If you accept the definition of $A^T$ as the usual easily visualized definition of flipping $A$ along the diagonal and switching its rows and columns, then that equality follows easily from properties of the dot product: $(Ax) \cdot y = (Ax)^T y = (x^T A^T) y = x^T (A^T y) = x \cdot (A^T y)$, where the second equality comes from the following property of transposes: $(AB)^T = B^T A^T$ for two matrices $A$ and $B$, where $B$ could be a vector since we can think of a vector with $n$ entries as a $n \times 1$ matrix. The third equality comes from associativity of matrix multiplication.

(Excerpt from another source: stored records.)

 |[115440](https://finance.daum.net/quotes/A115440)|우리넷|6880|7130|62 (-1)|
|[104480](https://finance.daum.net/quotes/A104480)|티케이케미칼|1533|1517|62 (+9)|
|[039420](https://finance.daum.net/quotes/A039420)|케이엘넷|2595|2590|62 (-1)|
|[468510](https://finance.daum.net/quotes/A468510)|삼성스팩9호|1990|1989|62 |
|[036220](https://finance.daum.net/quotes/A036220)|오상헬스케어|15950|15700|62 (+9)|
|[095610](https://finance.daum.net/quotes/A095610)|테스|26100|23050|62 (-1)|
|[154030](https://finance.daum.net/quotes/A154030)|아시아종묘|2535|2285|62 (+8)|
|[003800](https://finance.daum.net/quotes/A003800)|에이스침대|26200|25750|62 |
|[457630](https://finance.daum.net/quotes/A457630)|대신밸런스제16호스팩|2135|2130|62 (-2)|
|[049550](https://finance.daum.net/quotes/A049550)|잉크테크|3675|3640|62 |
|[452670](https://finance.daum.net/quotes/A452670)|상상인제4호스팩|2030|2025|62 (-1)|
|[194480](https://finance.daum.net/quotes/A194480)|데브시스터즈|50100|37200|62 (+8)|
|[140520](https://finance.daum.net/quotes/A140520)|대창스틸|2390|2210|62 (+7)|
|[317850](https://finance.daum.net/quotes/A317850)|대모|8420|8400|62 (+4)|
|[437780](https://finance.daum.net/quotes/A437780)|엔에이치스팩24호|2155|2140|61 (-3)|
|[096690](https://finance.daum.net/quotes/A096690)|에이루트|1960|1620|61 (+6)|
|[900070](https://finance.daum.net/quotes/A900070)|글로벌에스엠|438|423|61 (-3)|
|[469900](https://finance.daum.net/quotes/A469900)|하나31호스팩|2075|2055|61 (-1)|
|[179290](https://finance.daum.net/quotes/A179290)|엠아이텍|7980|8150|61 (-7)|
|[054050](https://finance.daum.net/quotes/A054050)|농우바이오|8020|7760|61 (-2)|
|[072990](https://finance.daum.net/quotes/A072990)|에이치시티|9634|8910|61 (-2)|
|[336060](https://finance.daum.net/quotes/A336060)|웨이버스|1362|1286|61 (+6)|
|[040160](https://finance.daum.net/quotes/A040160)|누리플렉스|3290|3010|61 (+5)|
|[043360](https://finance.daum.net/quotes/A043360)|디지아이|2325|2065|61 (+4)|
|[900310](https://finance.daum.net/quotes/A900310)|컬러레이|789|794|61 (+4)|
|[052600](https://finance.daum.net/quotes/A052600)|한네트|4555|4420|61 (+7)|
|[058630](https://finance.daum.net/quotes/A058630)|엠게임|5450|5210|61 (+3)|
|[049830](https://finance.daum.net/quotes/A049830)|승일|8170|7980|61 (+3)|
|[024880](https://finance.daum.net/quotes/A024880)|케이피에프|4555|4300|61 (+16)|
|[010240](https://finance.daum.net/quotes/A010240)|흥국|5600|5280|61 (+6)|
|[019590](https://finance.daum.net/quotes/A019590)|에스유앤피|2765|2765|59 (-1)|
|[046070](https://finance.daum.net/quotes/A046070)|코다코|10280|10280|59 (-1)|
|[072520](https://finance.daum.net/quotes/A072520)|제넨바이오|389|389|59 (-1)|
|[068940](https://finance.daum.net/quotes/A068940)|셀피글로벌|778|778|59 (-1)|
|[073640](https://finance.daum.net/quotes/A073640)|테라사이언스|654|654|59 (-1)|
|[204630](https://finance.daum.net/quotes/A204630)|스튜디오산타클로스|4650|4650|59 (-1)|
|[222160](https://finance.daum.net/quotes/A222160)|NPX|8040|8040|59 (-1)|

As to why Strang introduces that definition in terms of dot products, I would guess it is partly because the “easier” definition of transpose as “flipping a matrix” might be a little casual from a mathematical standpoint. Moreover, this new definition defines the transpose entirely in terms of the dot product, so there is the benefit of being more algebraic and expressed only in terms of one or two basic operations (dot product and matrix multiplication); it doesn’t appeal to the physical idea of flipping a matrix along the diagonal, which is easy to visualize but maybe hard to see how that relates to the algebra of things and to the basic operations used in linear algebra. Both approaches are important and useful.

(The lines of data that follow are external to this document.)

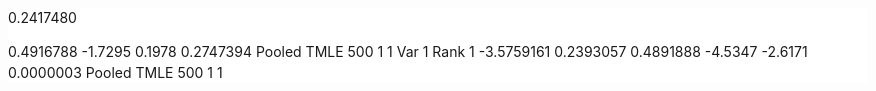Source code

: 0.2417480
</td>
<td style="text-align:right;">
0.4916788
</td>
<td style="text-align:right;">
-1.7295
</td>
<td style="text-align:right;">
0.1978
</td>
<td style="text-align:right;">
0.2747394
</td>
<td style="text-align:left;">
Pooled TMLE
</td>
<td style="text-align:right;">
500
</td>
<td style="text-align:right;">
1
</td>
<td style="text-align:right;">
1
</td>
<td style="text-align:left;">
Var 1
</td>
</tr>
<tr>
<td style="text-align:left;">
Rank 1
</td>
<td style="text-align:right;">
-3.5759161
</td>
<td style="text-align:right;">
0.2393057
</td>
<td style="text-align:right;">
0.4891888
</td>
<td style="text-align:right;">
-4.5347
</td>
<td style="text-align:right;">
-2.6171
</td>
<td style="text-align:right;">
0.0000003
</td>
<td style="text-align:left;">
Pooled TMLE
</td>
<td style="text-align:right;">
500
</td>
<td style="text-align:right;">
1
</td>
<td style="text-align:right;">
1
</td>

Also, as a general remark, the dot product is an example of an inner product (and more generally, bilinear form), which if you haven’t encountered already, you will probably encounter if you study more math/linear algebra. Notions like inner product, inner product spaces, bilinear forms are very important and general concepts in math. So, the transpose can be introduced this way, and this approach may seem alien and esoteric, but is actually more general (and rigorous). Anyways, I don't know too much about that, so I won't comment further.
As for the geometric intuition, I’m not sure if I can answer it better than the top-rated answer in the following post: What is the geometric interpretation of the transpose?. That answer references the singular value decomposition. So, you could wait until Chapter 7 of Strang’s book, in which he talks about the SVD, as well as the geometry of it. Of course, there may be a quicker answer that is still satisfying and doesn’t reference the SVD, but I’m not currently aware of one.